Would also consider Sportful Total Comfort and the Sugoi rse bib shorts.


----------



## DaveG (Feb 4, 2004)

Troy G said:


> Would also consider Sportful Total Comfort and the Sugoi rse bib shorts.


I coincidentally just ordered a pair of the Sportful TC bibs yesterday. Hope to have them by the weekend and post a quick review. I am always searching for the Holy Grail of bibs


----------



## Shuffleman (Sep 4, 2013)

Troy G said:


> Would also consider Sportful Total Comfort and the Sugoi rse bib shorts.


I have never liked bibs and only wear shorts. I never heard of Sportful before. I just checked out their shorts and Wiggle had a pair for $69. I just ordered a pair of Assos but I may order the Sportful Giro from Wiggle as well. For that price, it is worth taking a stab.
As for bibs, I just do not like the feel of them. I hate wearing any jewelry or watches as they feel restricting to me. Bibs are the same way. It may not be logical but I just do not like them. Shorts have always been fine.
Thanks for pointing those out though.


----------



## Troy G (Sep 30, 2013)

Wasn't sure if you just meant shorts or bibs. I like the Sugoi chamois and they make a short.


----------



## Shuffleman (Sep 4, 2013)

Troy G said:


> Wasn't sure if you just meant shorts or bibs. I like the Sugoi chamois and they make a short.


No big deal. I have heard good things about Suigi before. Your post reminded me to try them so I purchased a pair from Wiggle. $69 and free shipping seemed like a good price to try those for.


----------



## Drew Eckhardt (Nov 11, 2009)

Shuffleman said:


> I was leaning towards the following:
> Voler Black Label 2015
> 
> My rides are typically between 40-80 miles with the occasional 100 mile ride.
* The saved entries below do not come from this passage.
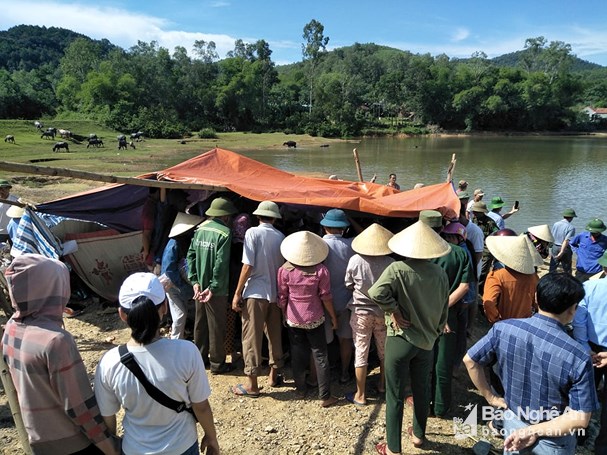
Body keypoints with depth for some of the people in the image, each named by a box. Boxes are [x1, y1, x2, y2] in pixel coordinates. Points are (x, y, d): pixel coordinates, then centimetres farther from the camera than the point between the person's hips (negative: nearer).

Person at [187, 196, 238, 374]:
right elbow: (221, 264, -22)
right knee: (216, 326, 7)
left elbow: (190, 255, 2)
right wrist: (213, 288, -17)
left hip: (200, 286, 7)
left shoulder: (200, 229, 3)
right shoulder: (224, 233, -17)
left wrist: (195, 281, 2)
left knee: (200, 323, 19)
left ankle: (199, 358, 33)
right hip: (216, 289, -6)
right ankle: (217, 364, 19)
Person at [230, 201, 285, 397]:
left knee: (252, 338, 3)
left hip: (255, 292, -5)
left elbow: (248, 266, -14)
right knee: (275, 335, 17)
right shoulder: (281, 237, 4)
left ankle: (252, 384, 10)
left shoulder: (253, 233, -9)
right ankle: (274, 375, 30)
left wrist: (237, 293, -8)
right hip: (275, 293, 5)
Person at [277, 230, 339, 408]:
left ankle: (301, 388, 29)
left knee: (298, 354, 16)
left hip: (293, 318, 1)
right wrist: (333, 317, 6)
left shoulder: (285, 269, -10)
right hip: (314, 319, -1)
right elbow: (326, 297, -7)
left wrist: (284, 315, 15)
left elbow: (282, 297, -2)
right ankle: (325, 396, 13)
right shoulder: (321, 270, -12)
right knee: (320, 355, 7)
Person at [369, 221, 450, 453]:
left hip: (400, 340, -5)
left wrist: (394, 311, -19)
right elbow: (443, 310, 7)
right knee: (421, 390, 22)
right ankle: (418, 434, 41)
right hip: (427, 340, 5)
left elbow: (377, 292, -34)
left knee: (395, 395, 6)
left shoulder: (398, 269, -17)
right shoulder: (440, 274, -2)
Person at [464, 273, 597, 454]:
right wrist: (535, 431, -13)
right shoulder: (578, 357, -26)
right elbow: (580, 419, -21)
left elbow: (470, 360, -8)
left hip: (512, 423, 2)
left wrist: (490, 397, 2)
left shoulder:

Rarely under 40 miles. I am 6'02 185 lbs.
> Thanks for the advice, which I realize is subjective.


The Volers using Elastic Interface Technology Comp HP chamois with high density 120kg/m^3 foam beneath the sit bones are the first modern shorts I've worn with comfort comparable to synthetic leather without padding - it's resilient enough you don't sink and put pressure on your soft tissues as with other diaper shorts up to the same price point.









They're a tight compression fit - size small shorts made for a 29-31" waist are snug below my navel where I'm 27" around. This feels great riding but a bit strange at first. The wide grippers are comfortable but aren't abrasion resistant.

Assos also uses EIT pads, albeit a different model with unspecified density.

One of my cow-orkers has a pair of bibs with the EIT Comp HP chamois; although that's not what goes in the less expensive Fondo short.


----------



## Srode (Aug 19, 2012)

From your choices list, I have a couple PI Elites and they are fine for shorter rides for me, but their Pro shorts have a much nicer chamois - worth the extra money IMHO in the PI brand. If you were interested in bibs I would suggest the Gore Xenon and a few of the Assos, but since you want shorts the only thing I have experience with is PI.


----------



## NJBiker72 (Jul 9, 2011)

I have used all of the brands you mention other than Assos. 

Out of them, Voler are my favorites with Aero tech the best bang for the buck. 

Overall favorites are Giordana for shorts/bibs and Biemme for jerseys.


----------



## looigi (Nov 24, 2010)

I really like the Performance Ultras too.


----------